According to Lee, the “time is ripe to return to this unfinished business.” What were her suggestions? She had several: the SEC could provide more detailed standards “regarding a lawyer’s obligation to a corporate client, including more specifically how their advice must reflect the interests of the corporation and its shareholders rather than the executives who hire them.” This standard would involve a distinction that she acknowledged “is not always an easy one to make in practice, but at a minimum, might require consideration of the impact of the advice on the corporation and its shareholders, including the impact should the disclosure decision ultimately prove incorrect.”  

The standards could also address concepts necessary for an independent and rigorous analysis of questions of “materiality,” making explicit the standards that courts have recognized over time, including that doubts should be construed in favor of requiring disclosure. In this context, she noted the SEC’s discussion of materiality in its 2010 guidance on climate, which “recognized that doubts as to materiality of information would be commonplace, but that, particularly in view of the prophylactic purpose of the securities laws and the fact that disclosure is within management’s control, it is appropriate that these doubts be resolved in favor of those the statute is designed to protect.”

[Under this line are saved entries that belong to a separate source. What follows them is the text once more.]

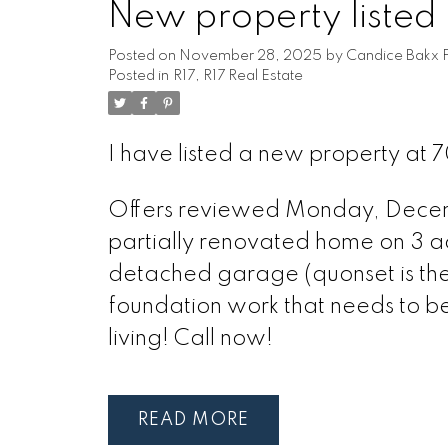
New property listed i
Posted on
November 28, 2025
by
Candice Bakx F
Posted in
R17, R17 Real Estate
I have listed a new property at 
Offers reviewed Monday, Decembe
partially renovated home on 3 ac
detached garage (quonset is the 
foundation work that needs to b
living! Call now!
READ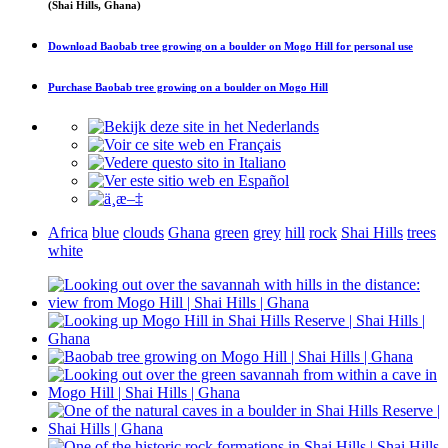
(Shai Hills, Ghana)
Download
Baobab tree growing on a boulder on Mogo Hill
for personal use
Purchase
Baobab tree growing on a boulder on Mogo Hill
Africa
blue
clouds
Ghana
green
grey
hill
rock
Shai Hills
trees
white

Standards might also address requirements of competence and expertise. For example, lawyers “rendering advice on disclosure issues” should have adequate training and “competence in the relevant area of law.” “Disclosure lawyers,” she suggested, “may opine on materiality without sufficient focus or understanding of the views of ‘reasonable’ investors. They may focus instead on defending non-disclosure.” She offered the possibility that the SEC could impose CLE requirements applicable to securities lawyers advising public companies, as the PCAOB has done for auditors. Another standard might involve a requirement for some level of independence in rendering advice.

An additional topic for minimum standards might be an “obligation to investigate red flags and ensure an accurate factual predicate for legal opinions.” Her extensive notes referred here to Professor John Coffee’s suggestion “that it may be appropriate for attorneys to certify to the accuracy of a client’s disclosures in much the same way that an auditor must certify a client’s financials,” adding his qualification that “the differences in the type and scope of work performed by auditors and attorneys would require a careful calibration of the actual certification required of attorneys.” Another  potential topic might be “the retention of sufficient contemporaneous records to support the reasonableness of any legal advice, including whether appropriate expertise was brought to bear.

The SEC could also “consider some degree of oversight at the firm level. Audit firms for public companies are obligated to have a system of quality control at the firm level; something similar might make sense for securities lawyers.”  Alternatively, she noted, Congress could create an oversight board for lawyers, comparable to the PCAOB, that could develop and oversee standards for lawyers practicing before the SEC.